Efficient API usage is essential when integrating with Recurly’s API. While real-time requests ensure the most accurate billing and subscription information, there are many cases where relying on cached data provides better performance, lower latency, and healthy rate-limit usage.
This article explains when cached responses are appropriate and when you should always use fresh, real-time API calls.
When Cached Responses Are Preferable
Caching is ideal for data that does not change frequently or for UI elements prone to high traffic.
| Recommended for Caching | Reason |
|---|---|
| Plans | Rarely updated once configured. |
| Add-ons | Stable pricing/structure; low update frequency. |
| Coupons | Usually pre-configured and static. |
| Site settings / configuration | Ideal for front-end rendering without repeated API calls. |
| High-traffic UI components | Prevents accidental rate-limit exhaustion. |
Tip: If your integration consumes webhooks or external systems like Braze or QuickBooks Online, you often receive real-time updates automatically — eliminating the need to poll the API.
When You Should Avoid Caching
Cached data should never be used where financial accuracy or real-time billing state matters.
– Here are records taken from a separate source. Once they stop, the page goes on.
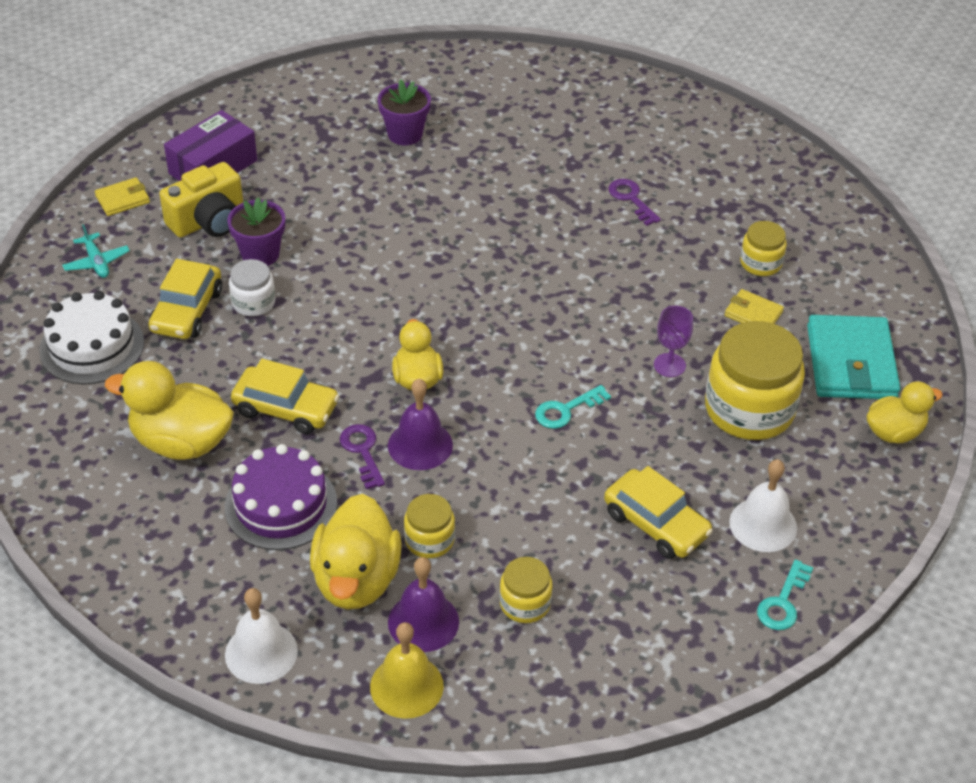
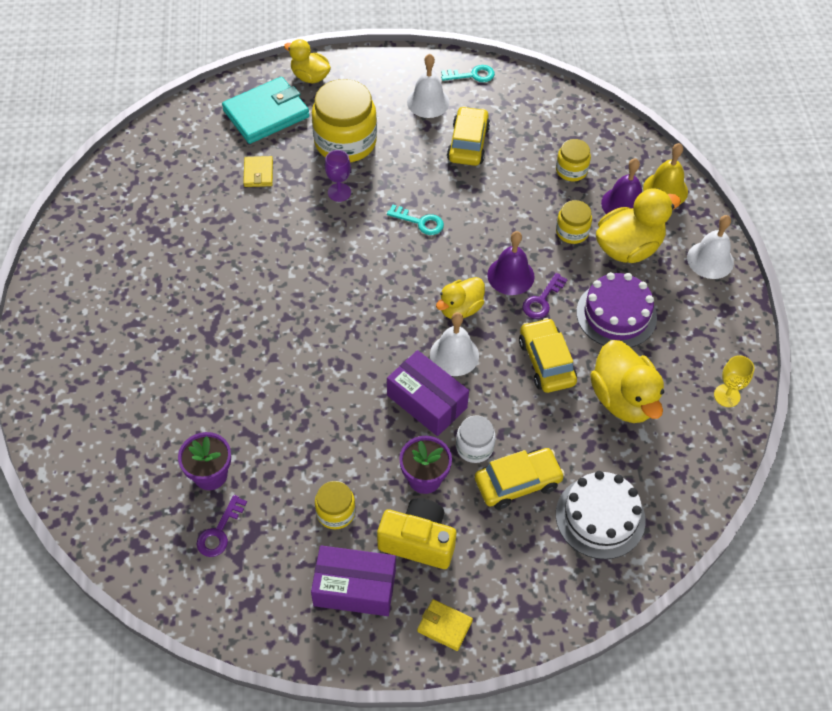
camera: 125 degrees left, 10 degrees up
(90, 532) = (727, 395): none -> yellow goblet
(96, 262) = (524, 585): turquoise plane -> none
(335, 296) = (427, 401): none -> purple box
(366, 343) = (454, 355): none -> white bell
(631, 199) = (186, 287): purple key -> purple key (219, 532)
(760, 263) = (204, 190): yellow jar -> yellow jar (335, 512)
In these situations, always use live API calls.
| Avoid Caching | Reason |
|---|---|
| Subscription state | Status may change due to billing events, pauses, or renewal timing. |
| Delinquency / dunning status | Time-sensitive for revenue recovery flows. |
| Invoice or transaction status | Financially critical — must be accurate. |
| Payment method validity | Bank or network responses can update at any time. |
| Refund or adjustment state | Impacts customer balances and reporting. |
Important: Never rely on cached data for anything that influences billing logic, tax calculation, financial reconciliation, or compliance workflows.
Practical Examples
Good Uses of Caching
- Rendering a product catalog (plans/add-ons/coupons) on your website.
- Reducing extraneous API calls from client-side UIs.
- Storing static site settings retrieved at application startup.
- Improving load times for checkout flows by minimizing repeated reads.
Bad Uses of Caching
- Checking whether a subscription is active or past due.
- Deciding whether to attempt billing or renewal operations.
- Displaying an invoice balance or transaction state.
- Confirming whether payment information is still valid.
Best Practices
- Cache static or slow-changing objects only.
- Leverage webhooks to invalidate or update cached objects proactively.
- Adopt a “live-first” approach for anything in the billing or payments lifecycle.
- Monitor API usage dashboards to ensure your application isn’t approaching rate limits.
Summary: Cache static data. Use fresh API calls for billing-critical or time-sensitive operations.